**TEXT SHOWN**
☆ ☆ ☆

GOVERNMENT REGULATION OF QUALIFIED PLANS

Qualified retirement plan receives special federal tax benefits in return for being designed in accordance with rules imposed by the federal government.We will discuss how the federal government imposes these rules. The federal rules are the most important because federal law generally preempts state and local laws in the qualified plan area.


Benefit planners need a basic understanding of the federal regulatory scheme. Planners must often interpret the significance of various official rules and interact with government organizations. These government rules and organizations must be understood in order to be effective in plan design and management.


Government regulation is expressed through the following, in the order of their importance: (1) statutory law, (2) the law as expressed in court cases, (3) regulations of government agencies, and (4) rulings and other information issued by government agencies.


Statutory Law

Theoretically, the highest level of regulatory law is the U.S. Constitution because all regulation must meet constitutional requirements, such as due process of law and equal protection for persons under the law. However, relatively few issues of federal regulation are actually resolved under constitutional law. For practical purposes, the "law" as expressed by statutes passed by the U.S. Congress is the highest level of authority and is the basis of all regulation; court cases, rulings, and regulations are simply interpretations of statutes passed by Congress. If the statute was detailed enough to cover every possible case, there theoretically wouldn't be any need for anything else. But despite the best efforts of Congressional drafting staffs, the statutes can't cover every situation.


Benefit planners should become as familiar as possible with statutory law because it is the basis for all other rules, regulations, and court cases. One of the main causes for confusion among nonexperts is a lack of understanding of the relative status of sources of information. That is, while a rule found in the Internal Revenue Code is fundamental, a statement in an IRS ruling or instructions to IRS forms may be merely a matter of interpretation that is relatively easy to "plan around."


In the benefits area, the sources of statutory law are:

  • Internal Revenue Code (the Code). The tax laws governing the deductibility and taxation of pension and employee benefit programs are fundamental. These are found primarily in Sections 401–425, with important provisions also in Sections 72, 83, and other sections.

  • ERISA (Employee Retirement Income Security Act of 1974), as amended, and other labor law provisions. Labor law provisions such as ERISA govern the nontax aspects of federal regulation. These involve plan participation requirements, notice to participants, reporting to the federal government, and a variety of rules designed to safeguard any funds that are set aside to pay benefits in the future. There is some overlap between ERISA and the Code in the area of plan participation, vesting, and prohibited transactions.

  • Pension Benefit Guaranty Corporation (PBGC). The PBGC is a government corporation set up under ERISA in 1974 to provide termination insurance for participants in qualified defined-benefit plans up to certain limits. In carrying out this responsibility, the PBGC regulates plan terminations and imposes certain reporting requirements on covered plans that are in financial difficulty or in a state of contraction.

  • Securities laws. The federal securities laws are designed to protect investors. Benefit plans may involve an element of investing the employees' money. While qualified plans are generally exempt from the full impact of the securities laws, if the plan holds employer stock, a federal registration statement may be required and certain securities regulations may apply.

☆ ☆ ☆

**SUPPLIED RECORDS**
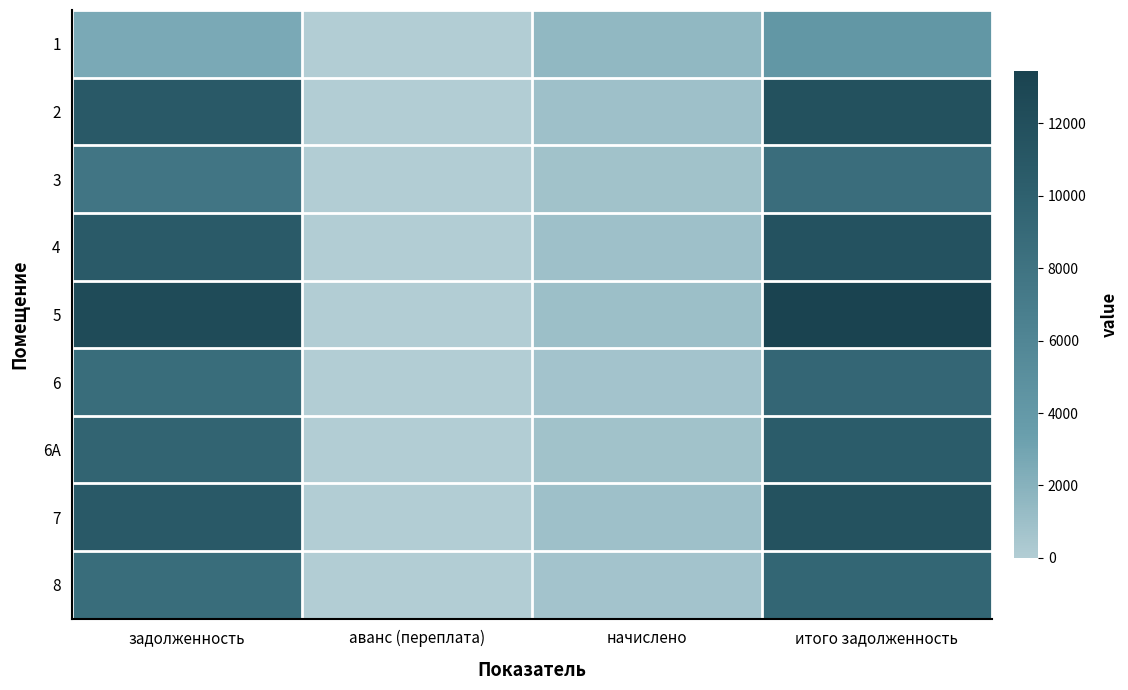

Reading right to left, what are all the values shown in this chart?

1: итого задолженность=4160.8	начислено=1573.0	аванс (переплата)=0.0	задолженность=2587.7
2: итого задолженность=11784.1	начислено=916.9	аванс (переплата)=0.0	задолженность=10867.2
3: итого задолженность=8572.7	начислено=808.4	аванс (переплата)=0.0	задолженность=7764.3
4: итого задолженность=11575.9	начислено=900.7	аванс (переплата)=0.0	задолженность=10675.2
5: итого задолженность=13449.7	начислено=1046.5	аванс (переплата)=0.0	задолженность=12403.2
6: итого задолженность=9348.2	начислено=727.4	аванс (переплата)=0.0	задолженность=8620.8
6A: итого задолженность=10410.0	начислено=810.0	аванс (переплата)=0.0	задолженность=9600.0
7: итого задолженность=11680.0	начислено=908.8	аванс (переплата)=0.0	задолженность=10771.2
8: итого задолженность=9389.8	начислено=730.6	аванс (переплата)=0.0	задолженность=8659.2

☆ ☆ ☆

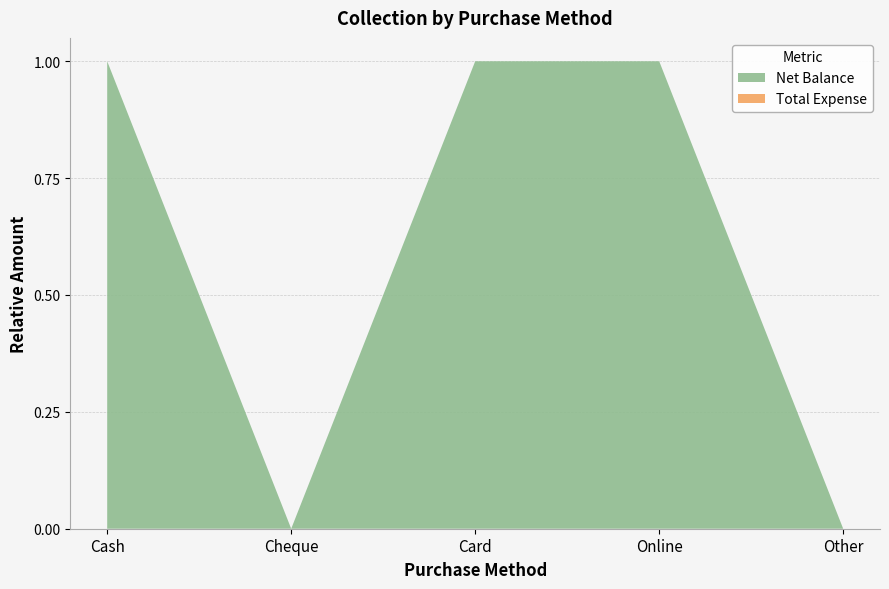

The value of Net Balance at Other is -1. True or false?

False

☆ ☆ ☆

**TASK INSTRUCTIONS**
**A.** Rewrite the paragraph that begins "Government regulation is expressed through the following" from the text on government regulation of qualified plans as a numbered list, keeping the order of importance.
**B.** According to the text on government regulation of qualified plans, in which sections of the Internal Revenue Code are the tax laws governing pension and employee benefit programs primarily found?
**C.** Carry on the text on government regulation of qualified plans after its final sentence.

**RESPONSES BY ITEM NUMBER**
**A.**
Government regulation is expressed through the following, in order of importance:
1. Statutory law
2. The law as expressed in court cases
3. Regulations of government agencies
4. Rulings and other information issued by government agencies

**B.** Sections 401–425.

**C.**
  • Civil rights laws. Benefit plans are part of an employer's compensation policies; these plans are subject to the Civil Rights Act of 1964, which prohibits employment discrimination on the basis of race, religion, sex, or national origin.

  • Age discrimination. The Age Discrimination Act of 1978, as amended, has specific provisions aimed at benefit plans.

  • State legislation. ERISA contains a broad "preemption" provision under which any state law in conflict with ERISA is preempted—has no effect. If ERISA does not deal with a particular issue, however, there may be room for state legislation. For example, there is considerable state legislation and regulation governing the types of group term life insurance contracts that can be offered as part of an employer plan. There are also certain areas where states continue to assert authority even though ERISA also has an impact, as in the area of creditors' rights to pension fund assets.


Court Cases

The courts enter the picture when a taxpayer decides to appeal a tax assessment made by the IRS. The courts don't act on their own to resolve tax or other legal issues. Consequently, the law as expressed in court cases is a crazy-quilt affair that offers some answers but often raises more questions than it answers. However, after statutes, court cases are the most authoritative source of law. Courts can and do overturn regulations and rulings of the IRS and other regulatory agencies.


A taxpayer wishing to contest a tax assessment has three choices: (1) the Federal District Court in the taxpayer's district, (2) the United States Tax Court, or (3) the United States Claims Court. Tax law can be found in the decisions of any of these three courts.


All three courts are equally authoritative. Most tax cases, however, are resolved by the U.S. Tax Court, because it offers a powerful advantage: The taxpayer can bring the case before the Tax Court without paying the disputed tax. All the other courts require payment of the tax followed by a suit for refund.


Decisions of these three courts can be appealed to the Federal Court of Appeals for the applicable federal "judicial circuit"the U.S. is divided into 11 judicial circuits. The circuit courts sometimes differ on certain points of tax law; as a result, tax and benefit planning may depend on what judicial circuit the taxpayer is located in. Where these differences exist, one or more taxpayers will eventually appeal a decision by the Court of Appeals to the United States Supreme Court to resolve differences of interpretation among various judicial circuits, but this process takes many years and the Supreme Court may ultimately choose not to hear the case. Congress also sometimes amends the Code or other statute to resolve these interpretive differences.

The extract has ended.